Organoselenium compounds as an enriched source for the discovery of new antimicrobial agents

Abstract

The urgent need for novel antifungal drugs is underscored by the limited number of antifungal agents in clinical development and the global spread of fungal resistance. This study highlights the potential of organoselenium compounds as a new source of scaffolds with promising antifungal activity against a variety of fungal strains. Analysis of over 300 000 compounds screened by the Community for Open Antimicrobial Drug Discovery (CO-ADD) for antibacterial and antifungal activity identified 233 organoselenium derivatives.

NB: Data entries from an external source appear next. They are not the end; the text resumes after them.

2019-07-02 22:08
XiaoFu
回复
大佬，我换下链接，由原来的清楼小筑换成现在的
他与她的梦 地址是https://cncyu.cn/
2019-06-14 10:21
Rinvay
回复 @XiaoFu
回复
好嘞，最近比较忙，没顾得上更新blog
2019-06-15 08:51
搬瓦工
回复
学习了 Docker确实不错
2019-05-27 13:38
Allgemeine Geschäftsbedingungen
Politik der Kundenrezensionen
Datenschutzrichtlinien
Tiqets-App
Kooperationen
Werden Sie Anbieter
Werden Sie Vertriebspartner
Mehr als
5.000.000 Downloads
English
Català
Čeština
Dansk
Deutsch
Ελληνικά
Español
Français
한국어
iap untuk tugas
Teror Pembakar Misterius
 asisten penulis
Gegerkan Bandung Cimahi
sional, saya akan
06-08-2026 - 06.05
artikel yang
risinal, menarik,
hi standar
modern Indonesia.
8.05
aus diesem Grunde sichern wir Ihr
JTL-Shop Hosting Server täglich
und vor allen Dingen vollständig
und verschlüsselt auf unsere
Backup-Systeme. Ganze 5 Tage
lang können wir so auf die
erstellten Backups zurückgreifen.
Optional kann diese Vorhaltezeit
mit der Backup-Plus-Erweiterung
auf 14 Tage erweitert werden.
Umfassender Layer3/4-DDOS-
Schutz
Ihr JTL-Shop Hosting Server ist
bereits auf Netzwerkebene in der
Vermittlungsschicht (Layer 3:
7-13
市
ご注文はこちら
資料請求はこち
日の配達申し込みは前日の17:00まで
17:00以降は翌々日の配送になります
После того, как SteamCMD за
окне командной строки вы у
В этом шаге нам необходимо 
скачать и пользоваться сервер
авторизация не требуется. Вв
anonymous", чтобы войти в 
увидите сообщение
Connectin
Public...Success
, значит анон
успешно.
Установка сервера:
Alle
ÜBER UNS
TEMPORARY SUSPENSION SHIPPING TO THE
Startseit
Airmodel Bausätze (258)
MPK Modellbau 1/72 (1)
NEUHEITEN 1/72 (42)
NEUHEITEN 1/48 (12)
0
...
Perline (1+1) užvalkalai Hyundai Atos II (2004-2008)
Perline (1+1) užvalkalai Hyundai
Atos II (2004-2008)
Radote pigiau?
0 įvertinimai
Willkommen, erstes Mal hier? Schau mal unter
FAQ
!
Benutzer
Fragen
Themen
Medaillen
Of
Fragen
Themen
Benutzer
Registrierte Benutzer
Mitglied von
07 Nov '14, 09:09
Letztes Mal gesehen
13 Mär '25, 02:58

A remarkable 33% (77) of these exhibited antifungal activity against two representative strains of Candida and Cryptococcus, in contrast to only 2% of the non-selenium-containing organic compounds tested by CO-ADD. Of these compounds that displayed antifungal activity (MIC < 16 μg mL⁻¹), 87% did not exhibit cytotoxicity against mammalian cell lines or haemolytic properties at similar concentrations, compared to only 35% of the organic ‘hits’. A subset of these 69 compounds was further evaluated against three clinically relevant fungal strains that often exhibit resistance to current antifungals (Candida auris, MDR Candida auris, and Cryptococcus deuterogattii), and generally retained good activity. Lastly, we compared a handful of matched sulfur and selenium compounds which further highlighted the beneficial impact of this bioisosteric conversion on antifungal activity.